Com a evolução da economia, das artes, da ciência e das relações sociais, vimos surgir vários tipos de relacionamento. Além dos tradicionais monogâmicos, há os poli amorosos, os abertos, os que prescindem de coabitação, entre outros. Em comum, todos os relacionamentos surgem com a finalidade de suprir as necessidades pessoais e a busca de benefícios mútuos, benefícios estes que são questão de foro íntimo e, portanto, personalíssimos.

Enquanto algumas pessoas se relacionam para suprir necessidades afetivas de companhia, carinho, amor, cuidado e gerar filhos, há outras em que a relação tem prioridades diversas: a conquista de uma melhor posição social, o conforto material, o poder e todos os demais benefícios que o dinheiro pode proporcionar.

Nas antigas sociedades gregas e romanas os sentimentos e os afetos naturais, embora pudessem existir, não eram considerados para os arranjos casamenteiros: a unidade familiar era formada para manter o credo religioso. O próprio termo grego que definia família (epístion) literalmente significa: aquilo que está junto do fogo sagrado. (2)
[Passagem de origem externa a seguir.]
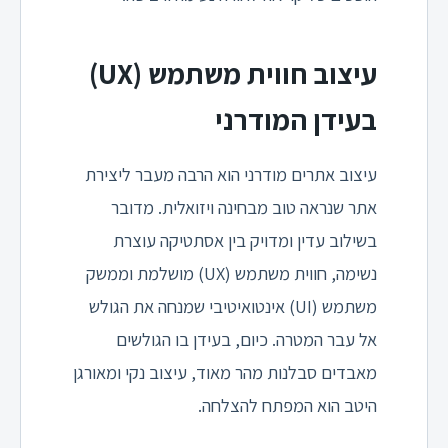
עיצוב חווית משתמש (UX)
בעידן המודרני
עיצוב אתרים מודרני הוא הרבה מעבר ליצירת
אתר שנראה טוב מבחינה ויזואלית. מדובר
בשילוב עדין ומדויק בין אסתטיקה עוצרת
נשימה, חווית משתמש (UX) מושלמת וממשק
משתמש (UI) אינטואיטיבי שמנחה את הגולש
אל עבר המטרה. כיום, בעידן בו הגולשים
מאבדים סבלנות מהר מאוד, עיצוב נקי ומאורגן
היטב הוא המפתח להצלחה.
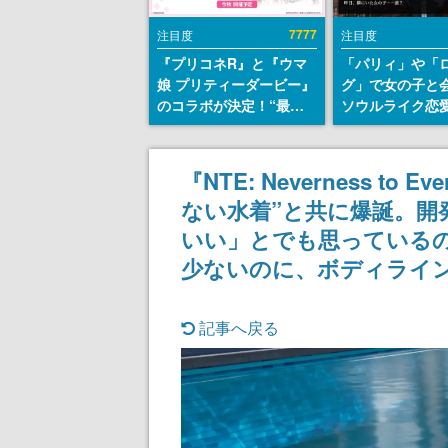
7777
注目度
注目度
『プリコネR』と『ウマ
「パリィ」や「
娘 プリティーダービー』
グ」で女の子と
のコラボが決定！“最大
ソウルライク恋
170連無料”の8.5周年キ
『小早川さんは
ャンペーンなども発表
イク』無料公開
失敗すると「YO
『NTE: Neverness t
DIED」
ない水着”と共に爆誕。開
いい」とでも思っている
少ないのに、ボディライ
記事へ戻る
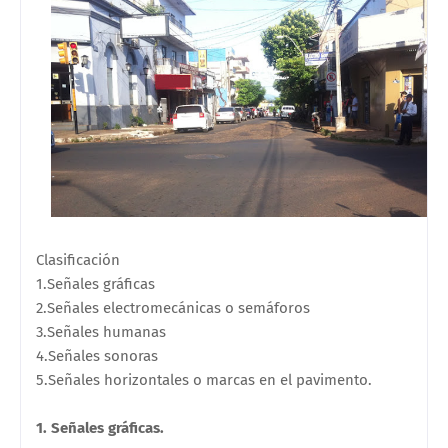
Clasificación
1.Señales gráficas
2.Señales electromecánicas o semáforos
3.Señales humanas
4.Señales sonoras
5.Señales horizontales o marcas en el pavimento.
1. Señales gráficas.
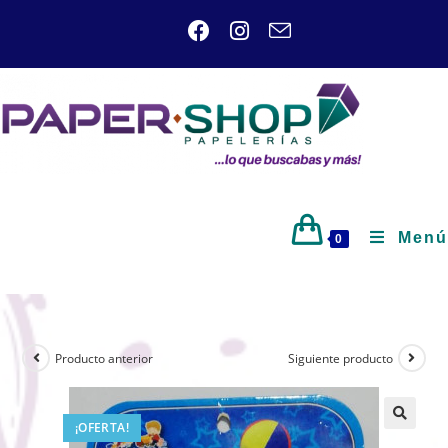
Menú
0
Producto anterior
Siguiente producto
¡OFERTA!
🔍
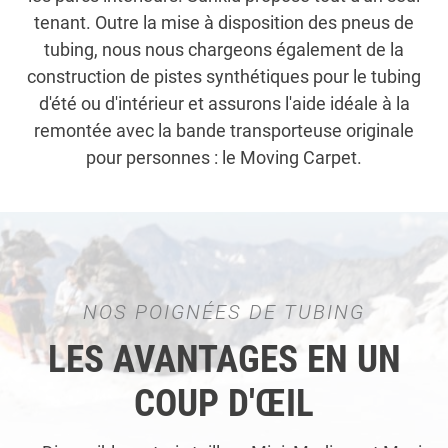
tenant. Outre la mise à disposition des pneus de
tubing, nous nous chargeons également de la
construction de pistes synthétiques pour le tubing
d'été ou d'intérieur et assurons l'aide idéale à la
remontée avec la bande transporteuse originale
pour personnes : le Moving Carpet.
NOS POIGNÉES DE TUBING
LES AVANTAGES EN UN
COUP D'ŒIL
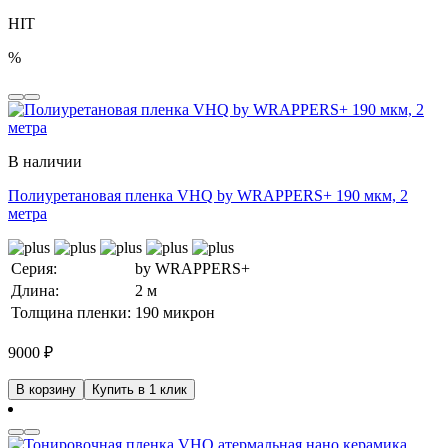
HIT
%
В наличии
Полиуретановая пленка VHQ by WRAPPERS+ 190 мкм, 2
метра
Серия:
by WRAPPERS+
Длина:
2 м
Толщина пленки:
190 микрон
9000
₽
В корзину
Купить в 1 клик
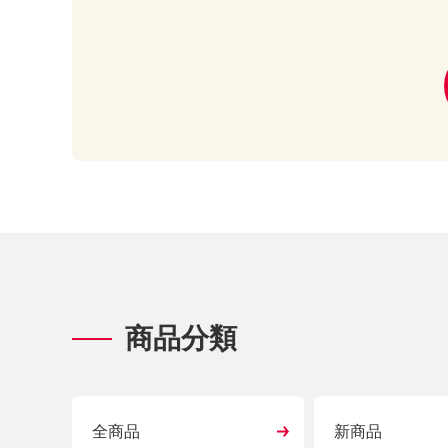
商品分類
全商品
新商品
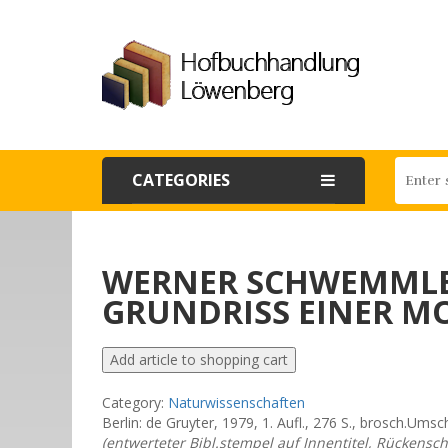
CATEGORIES
WERNER SCHWEMMLER
GRUNDRISS EINER MO
Category:
Naturwissenschaften
Berlin: de Gruyter, 1979, 1. Aufl., 276 S., brosch.Um
(entwerteter Bibl.stempel auf Innentitel, Rückenschi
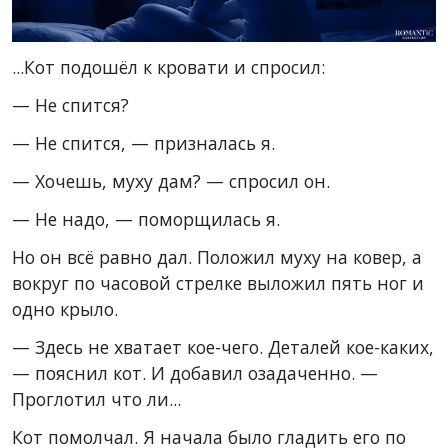
...Кот подошёл к кровати и спросил:
— Не спится?
— Не спится, — призналась я.
— Хочешь, муху дам? — спросил он.
— Не надо, — поморщилась я.
Но он всё равно дал. Положил муху на ковер, а
вокруг по часовой стрелке выложил пять ног и
одно крыло.
— Здесь не хватает кое-чего. Деталей кое-каких,
— пояснил кот. И добавил озадаченно. —
Проглотил что ли...
Кот помолчал. Я начала было гладить его по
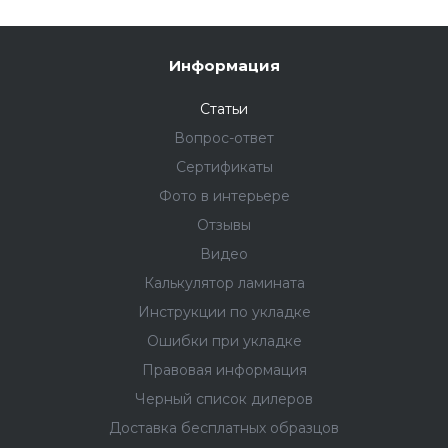
Информация
Статьи
Вопрос-ответ
Сертификаты
Фото в интерьере
Отзывы
Видео
Калькулятор ламината
Инструкции по укладке
Ошибки при укладке
Правовая информация
Черный список дилеров
Доставка бесплатных образцов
No decurso da história, os motivos para o casamento evoluíram da função religiosa para econômica e política (o casamento passou a ser meio de conquista de reinos e formação de clãs) até resultarem no que Hegel denomina de “sociedade natural”: membros ligados simplesmente pelo amor, afeto e confiança.  Assim, o afeto passou a ser o motivo socialmente aceito como base de um relacionamento; e a falta dele, o motivo determinante para o rompimento da relação.

Mas e se, ao invés do afeto, o relacionamento se constituir com base primordial no dinheiro ?

Não se negue que no bojo de qualquer relação a questão financeira influencia nas decisões do casal, sendo muitas vezes motivo de brigas e até de separação. (3) Mesmo assim, discutir o assunto dinheiro x afetividade ainda é tabu, o que resulta numa espécie de hipocrisia: não se fala sobre isso, mas não é possível negar sua existência e até mesmo sua importância.

Tem-se hoje a internet como uma grande fonte de relacionamentos. Pessoas passam horas conectadas e através de sites buscam criar vínculos – seja para ampliar os contatos profissionais, para encontrar internautas com mesmos gostos musicais, discutir filosofia e política ou ainda descobrir o “amor de sua vida”.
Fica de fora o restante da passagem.